You should receive a response body in the following format:

{
  "self": "https://chinanorth2.api.cognitive.azure.cn/speechtotext/v3.2/endpoints/a07164e8-22d1-4eb7-aa31-bf6bb1097f37",
  "model": {
    "self": "https://chinanorth2.api.cognitive.azure.cn/speechtotext/v3.2/models/9e240dc1-3d2d-4ac9-98ec-1be05ba0e9dd"
  },
  "links": {
    "logs": "https://chinanorth2.api.cognitive.azure.cn/speechtotext/v3.2/endpoints/a07164e8-22d1-4eb7-aa31-bf6bb1097f37/files/logs",
    "restInteractive": "https://chinanorth.stt.speech.azure.cn/speech/recognition/interactive/cognitiveservices/v1?cid=a07164e8-22d1-4eb7-aa31-bf6bb1097f37",
    "restConversation": "https://chinanorth.stt.speech.azure.cn/speech/recognition/conversation/cognitiveservices/v1?cid=a07164e8-22d1-4eb7-aa31-bf6bb1097f37",
    "restDictation": "https://chinanorth.stt.speech.azure.cn/speech/recognition/dictation/cognitiveservices/v1?cid=a07164e8-22d1-4eb7-aa31-bf6bb1097f37",
    "webSocketInteractive": "wss://chinanorth.stt.speech.azure.cn/speech/recognition/interactive/cognitiveservices/v1?cid=a07164e8-22d1-4eb7-aa31-bf6bb1097f37",
    "webSocketConversation": "wss://chinanorth.stt.speech.azure.cn/speech/recognition/conversation/cognitiveservices/v1?cid=a07164e8-22d1-4eb7-aa31-bf6bb1097f37",
    "webSocketDictation": "wss://chinanorth.stt.speech.azure.cn/speech/recognition/dictation/cognitiveservices/v1?cid=a07164e8-22d1-4eb7-aa31-bf6bb1097f37"
  },
  "project": {
    "self": "https://chinanorth2.api.cognitive.azure.cn/speechtotext/v3.2/projects/0198f569-cc11-4099-a0e8-9d55bc3d0c52"
  },
  "properties": {
    "loggingEnabled": true
  },
  "lastActionDateTime": "2024-07-15T16:30:12Z",
  "status": "Succeeded",
  "createdDateTime": "2024-07-15T16:29:36Z",
  "locale": "en-US",
  "displayName": "My Endpoint",
  "description": "My Endpoint Description"
}

Make an HTTP GET request using the "logs" URI from the previous response body. Replace YourEndpointId with your endpoint ID, replace YourSubscriptionKey with your Speech resource key, and replace YourServiceRegion with your Speech resource region.
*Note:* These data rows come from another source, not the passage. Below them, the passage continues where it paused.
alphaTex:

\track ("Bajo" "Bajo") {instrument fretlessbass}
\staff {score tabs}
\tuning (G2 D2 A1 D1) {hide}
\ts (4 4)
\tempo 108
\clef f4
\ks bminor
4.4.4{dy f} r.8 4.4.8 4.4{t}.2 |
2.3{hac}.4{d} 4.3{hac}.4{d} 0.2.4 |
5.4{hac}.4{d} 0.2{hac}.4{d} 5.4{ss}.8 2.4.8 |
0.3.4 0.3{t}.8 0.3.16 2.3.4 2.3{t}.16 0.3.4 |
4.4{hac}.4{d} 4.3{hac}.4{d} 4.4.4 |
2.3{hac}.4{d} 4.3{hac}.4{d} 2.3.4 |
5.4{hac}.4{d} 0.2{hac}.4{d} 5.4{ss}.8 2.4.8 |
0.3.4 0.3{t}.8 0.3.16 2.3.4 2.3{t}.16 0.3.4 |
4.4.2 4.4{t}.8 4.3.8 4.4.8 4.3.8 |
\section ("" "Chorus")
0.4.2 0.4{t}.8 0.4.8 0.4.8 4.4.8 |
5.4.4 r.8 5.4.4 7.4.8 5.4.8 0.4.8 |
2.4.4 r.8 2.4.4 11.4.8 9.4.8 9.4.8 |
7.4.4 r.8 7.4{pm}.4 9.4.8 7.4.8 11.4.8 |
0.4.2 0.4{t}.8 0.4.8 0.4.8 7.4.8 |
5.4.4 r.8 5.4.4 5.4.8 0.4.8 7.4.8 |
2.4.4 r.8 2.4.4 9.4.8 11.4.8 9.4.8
curl -v -X GET "https://YourServiceRegion.api.cognitive.azure.cn/speechtotext/v3.2/endpoints/YourEndpointId/files/logs" -H "Ocp-Apim-Subscription-Key: YourSubscriptionKey"

The locations of each log file with more details are returned in the response body.

Logging data is available on Microsoft-owned storage for 30 days, and then it's removed. If your own storage account is linked to the Azure AI services subscription, the logging data isn't automatically deleted.